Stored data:
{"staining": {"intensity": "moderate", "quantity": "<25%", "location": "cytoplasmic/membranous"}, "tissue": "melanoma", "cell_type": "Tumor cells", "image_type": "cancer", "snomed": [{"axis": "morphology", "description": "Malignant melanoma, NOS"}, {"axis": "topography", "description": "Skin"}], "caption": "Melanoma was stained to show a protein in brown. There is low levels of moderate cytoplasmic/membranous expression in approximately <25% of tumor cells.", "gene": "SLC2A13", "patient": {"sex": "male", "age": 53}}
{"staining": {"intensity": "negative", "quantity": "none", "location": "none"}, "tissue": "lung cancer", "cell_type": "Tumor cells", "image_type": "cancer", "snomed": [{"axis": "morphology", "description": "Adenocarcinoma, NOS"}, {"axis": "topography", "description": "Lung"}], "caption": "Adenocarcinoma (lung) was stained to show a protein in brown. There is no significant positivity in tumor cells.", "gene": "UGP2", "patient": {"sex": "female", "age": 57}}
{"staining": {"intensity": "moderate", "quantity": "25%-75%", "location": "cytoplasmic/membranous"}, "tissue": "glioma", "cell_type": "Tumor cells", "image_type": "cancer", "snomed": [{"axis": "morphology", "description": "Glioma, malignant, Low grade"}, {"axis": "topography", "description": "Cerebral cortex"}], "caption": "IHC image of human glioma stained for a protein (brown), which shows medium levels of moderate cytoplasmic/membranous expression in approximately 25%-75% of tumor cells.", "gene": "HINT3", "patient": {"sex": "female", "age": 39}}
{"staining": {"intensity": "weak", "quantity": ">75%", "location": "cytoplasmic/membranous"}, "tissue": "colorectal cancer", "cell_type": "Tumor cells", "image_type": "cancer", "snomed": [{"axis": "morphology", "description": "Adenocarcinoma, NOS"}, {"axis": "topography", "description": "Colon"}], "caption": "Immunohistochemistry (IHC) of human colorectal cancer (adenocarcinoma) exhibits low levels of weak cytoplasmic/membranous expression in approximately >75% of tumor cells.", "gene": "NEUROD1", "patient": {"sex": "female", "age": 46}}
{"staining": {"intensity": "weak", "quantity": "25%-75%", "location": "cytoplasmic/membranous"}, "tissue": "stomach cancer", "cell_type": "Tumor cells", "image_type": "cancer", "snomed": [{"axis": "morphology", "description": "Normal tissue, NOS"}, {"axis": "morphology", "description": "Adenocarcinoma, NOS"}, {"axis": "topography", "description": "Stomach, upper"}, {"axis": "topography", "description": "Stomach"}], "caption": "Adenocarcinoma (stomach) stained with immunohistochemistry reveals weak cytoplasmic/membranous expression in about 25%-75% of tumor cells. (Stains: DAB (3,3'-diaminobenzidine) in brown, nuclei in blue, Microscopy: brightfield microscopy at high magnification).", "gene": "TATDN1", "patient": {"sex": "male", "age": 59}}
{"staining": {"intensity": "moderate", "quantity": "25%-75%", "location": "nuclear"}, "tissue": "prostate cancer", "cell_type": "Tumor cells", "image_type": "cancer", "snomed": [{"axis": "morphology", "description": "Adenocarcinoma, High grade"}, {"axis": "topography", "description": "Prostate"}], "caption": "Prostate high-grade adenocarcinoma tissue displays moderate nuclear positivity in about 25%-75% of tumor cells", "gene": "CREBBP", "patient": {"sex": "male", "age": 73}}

Problem to solve. Copy the lines from the start of the data verbatim, stopping after the line containing "(lung) was stained".

Reply.
{"staining": {"intensity": "moderate", "quantity": "<25%", "location": "cytoplasmic/membranous"}, "tissue": "melanoma", "cell_type": "Tumor cells", "image_type": "cancer", "snomed": [{"axis": "morphology", "description": "Malignant melanoma, NOS"}, {"axis": "topography", "description": "Skin"}], "caption": "Melanoma was stained to show a protein in brown. There is low levels of moderate cytoplasmic/membranous expression in approximately <25% of tumor cells.", "gene": "SLC2A13", "patient": {"sex": "male", "age": 53}}
{"staining": {"intensity": "negative", "quantity": "none", "location": "none"}, "tissue": "lung cancer", "cell_type": "Tumor cells", "image_type": "cancer", "snomed": [{"axis": "morphology", "description": "Adenocarcinoma, NOS"}, {"axis": "topography", "description": "Lung"}], "caption": "Adenocarcinoma (lung) was stained to show a protein in brown. There is no significant positivity in tumor cells.", "gene": "UGP2", "patient": {"sex": "female", "age": 57}}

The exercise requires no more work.